1. Why emergency response?

Since response mechanism in brief at one place is not available especially for the event of chemical (industrial) disaster, hence this module provides an insight view to administration for quick response. This module is amalgam of provisions made by the Ministry of Environment and Forests under Environment (Protection) Act 1986 and the initiatives taken by the National Disaster Management Authority (NDMA).

The module provides brief structure for implementing the district level response action and operational coordination for all types of industrial (chemical) accidents. Response mechanism defines basic roles, responsibilities and operational concepts for response across all levels of Government, NGOs and the private sector. The overarching objective of response activities centres upon saving lives and protecting property and the environment.

Presently the status of response mechanism is as:

  1. Lack of accountability because of ad-hoc and emergent nature of arrangements and no prior training for effective performance;
  2. Lack of an orderly and systematic planning process;
  3. Unclear chain of command and supervision of response activity;
  4. Lack of proper communication, inefficient use of available resources, use of conflicting codes and terminology and no prior communication plan;
  5. Lack of predetermined method / system to effectively integrate inter-agency requirements into the disaster management structures and planning process;

Different disasters require different types of expertise for response. Thus, in case of rescue and relief in natural disaster, it will generally be the local Police and the NDRF / SDRF, in case of Fire it will be the Fire department, in case of drought it will be theAgriculture department, in case of Epidemics and other Biological disasters it will be the Health department, while in case of chemical/industrial disaster along with Police, Health and Fire departments will have to play the lead role and the remaining departments will have to play the supporting role as per requirement and their core competencies. The Chief Coordinator at the district level is District Collector with the support from various departments.

  1. Lack of coordination between the first responders and individuals, professionals and NGOs with specialised skills during the response phase; and
  2. Lack of use of common terminology for different resources resulting in improper requisitioning and inappropriate resource mobilisation etc.

In view of the paradigm shift towards improved pre-disaster preparedness, there is an urgent need for a proper and a well prepared response system which would have:

  • Well thought out pre-designated roles for each member of the response team;
  • Systematic and complete planning process;
  • System of accountability for the IRT (Incident response team) members;
  • Clear cut chain of command;
  • Effective resource management;
  • Proper and coordinated communication set up;
  • System for effectively integrating independent agencies into the planning and command structure without infringing on the independence of the concerned agencies; and
  • Integration of community resources in the response effort.

Figure 1:
Response doctrine with the four pillars knowledge, experience, skills and attitude can be made effective.

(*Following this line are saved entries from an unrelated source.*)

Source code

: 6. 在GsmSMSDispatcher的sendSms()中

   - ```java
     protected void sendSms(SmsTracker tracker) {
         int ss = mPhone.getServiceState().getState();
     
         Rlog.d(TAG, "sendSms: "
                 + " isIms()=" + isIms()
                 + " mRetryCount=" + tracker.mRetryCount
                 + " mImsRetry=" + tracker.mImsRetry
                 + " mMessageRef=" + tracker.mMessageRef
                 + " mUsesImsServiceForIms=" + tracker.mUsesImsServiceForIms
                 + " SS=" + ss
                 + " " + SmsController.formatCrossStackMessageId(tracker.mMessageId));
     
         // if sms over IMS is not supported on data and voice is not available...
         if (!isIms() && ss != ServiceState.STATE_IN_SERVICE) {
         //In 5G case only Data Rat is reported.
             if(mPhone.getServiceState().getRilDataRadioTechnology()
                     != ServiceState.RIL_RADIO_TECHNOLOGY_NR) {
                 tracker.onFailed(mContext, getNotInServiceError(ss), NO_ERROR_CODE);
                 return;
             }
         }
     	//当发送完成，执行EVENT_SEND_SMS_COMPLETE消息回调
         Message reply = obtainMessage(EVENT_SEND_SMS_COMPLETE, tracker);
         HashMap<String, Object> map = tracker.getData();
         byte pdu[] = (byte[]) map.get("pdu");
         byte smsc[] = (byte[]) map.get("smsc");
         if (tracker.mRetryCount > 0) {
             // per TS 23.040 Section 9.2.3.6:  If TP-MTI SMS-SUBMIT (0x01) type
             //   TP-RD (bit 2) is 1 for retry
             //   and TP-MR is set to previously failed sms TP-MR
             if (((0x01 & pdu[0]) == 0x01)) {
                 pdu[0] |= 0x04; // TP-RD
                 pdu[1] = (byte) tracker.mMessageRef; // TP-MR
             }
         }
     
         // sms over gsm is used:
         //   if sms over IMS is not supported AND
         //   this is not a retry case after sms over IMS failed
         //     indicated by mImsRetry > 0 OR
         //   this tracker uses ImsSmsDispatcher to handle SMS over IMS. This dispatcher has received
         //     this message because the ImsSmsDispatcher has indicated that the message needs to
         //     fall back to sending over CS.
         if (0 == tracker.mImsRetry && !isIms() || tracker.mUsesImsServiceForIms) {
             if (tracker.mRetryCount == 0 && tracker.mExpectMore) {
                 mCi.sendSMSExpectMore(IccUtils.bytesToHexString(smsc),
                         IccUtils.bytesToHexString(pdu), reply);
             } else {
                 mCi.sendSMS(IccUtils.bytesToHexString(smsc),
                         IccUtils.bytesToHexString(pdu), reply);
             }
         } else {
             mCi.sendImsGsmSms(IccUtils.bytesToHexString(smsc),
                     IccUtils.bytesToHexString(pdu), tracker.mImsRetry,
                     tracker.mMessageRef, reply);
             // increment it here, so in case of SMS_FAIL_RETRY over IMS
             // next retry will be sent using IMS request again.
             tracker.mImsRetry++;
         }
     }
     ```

The following five key principles of operations define response mechanism:

  1. Engaged partnership
  2. Tiered response
  3. Scalable, flexible, and adaptable operational capabilities
  4. Unity of effort through unified command
  5. Readiness to act

The Disaster Management Act 2005 is umbrella act and describes the instruments and mechanism for all types of the disasters. For chemical (industrial) emergency, provisions have been made through Manufacture, Storage and Import of Hazardous Chemicals (MS and IHC) Rules 1989 and Chemical Accidents (Emergency planning, preparedness and response) (CAEPPR) Rules 1996 under the Environment (Protection) Act 986 and line ministry is Ministry of Environment and Forests (MOEF), GOI. The module describes the initiatives of NDMA and the MOEF so that in real crisis the response mechanism should be effective through amalgamation.